◆ **Abgedruckter Text**
○ ○ ○ ○

Siegen. Die Kolumbariumskirche Siegen ist ein Pilotprojekt. Hier baut Irmtrud von Plettenberg eine neue Art von Trauerpastoral auf. Warum ist das nötig?

Was kommt nach dem letzten Weg? Wer einen Angehörigen verliert, soll heute schnell wieder funktionieren. Orte der Stille, der Begegnung, des Gesprächs gibt es kaum. Irmtrud von Plettenberg kümmert sich um Menschen, die mit einem Verlust fertig werden müssen. Die Trauerbegleiterin und ihr Team haben die Kolumbariumskirche Siegen-Weidenau mit aufgebaut und dort für das Erzbistum Paderborn eine Trauerpastoral entwickelt. „Die Toten zu bestatten und die Trauernden zu begleiten, das ist eines der Werke der Barmherzigkeit“, sagt sie.

○ ○ ○ ○

◆ **Arbeitsauftrag**
Schreiben Sie aus dem Text über die Kolumbariumskirche den Abschnitt ab, der mit „Siegen. Die Kolumbariumskirche“ beginnt und bis einschließlich „ist das nötig?“ reicht. Die Einträge stammen aus einer anderen Quelle.

○ ○ ○ ○

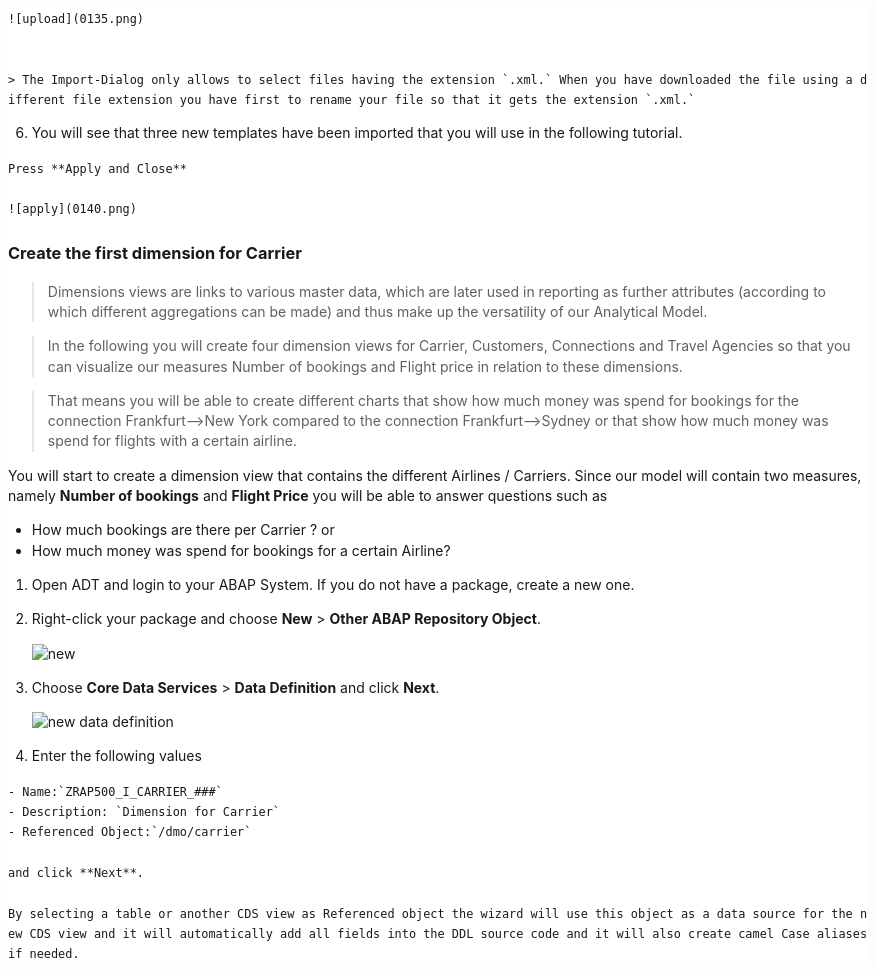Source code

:    ![upload](0135.png)


    > The Import-Dialog only allows to select files having the extension `.xml.` When you have downloaded the file using a different file extension you have first to rename your file so that it gets the extension `.xml.`

  6. You will see that three new templates have been imported that you will use in the following tutorial.

    Press **Apply and Close**

    ![apply](0140.png)


### Create the first dimension for Carrier


>Dimensions views are links to various master data, which are later used in reporting as further attributes (according to which different aggregations can be made) and thus make up the versatility of our Analytical Model.

>In the following you will create four dimension views for Carrier, Customers, Connections and Travel Agencies so that you can visualize our measures Number of bookings and Flight price in relation to these dimensions.

>That means you will be able to create different charts that show how much money was spend for bookings for the connection Frankfurt-->New York compared to the connection Frankfurt-->Sydney or that show how much money was spend for flights with a certain airline.


You will start to create a dimension view that contains the different Airlines / Carriers. Since our model will contain two measures, namely **Number of bookings** and **Flight Price** you will be able to answer questions such as

  - How much bookings are there per Carrier ? or
  - How much money was spend for bookings for a certain Airline?

  1. Open ADT and login to your ABAP System.
    If you do not have a package, create a new one.

  2. Right-click your package and choose **New** > **Other ABAP Repository Object**.

      ![new](step2-1.png)

  3. Choose **Core Data Services** > **Data Definition** and click **Next**.

      ![new data definition](step2-2.png)

  4. Enter the following values

    - Name:`ZRAP500_I_CARRIER_###`
    - Description: `Dimension for Carrier`
    - Referenced Object:`/dmo/carrier`

    and click **Next**.

    By selecting a table or another CDS view as Referenced object the wizard will use this object as a data source for the new CDS view and it will automatically add all fields into the DDL source code and it will also create camel Case aliases if needed.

○ ○ ○ ○

◆ **Erwartete Lösung**
Siegen. Die Kolumbariumskirche Siegen ist ein Pilotprojekt. Hier baut Irmtrud von Plettenberg eine neue Art von Trauerpastoral auf. Warum ist das nötig?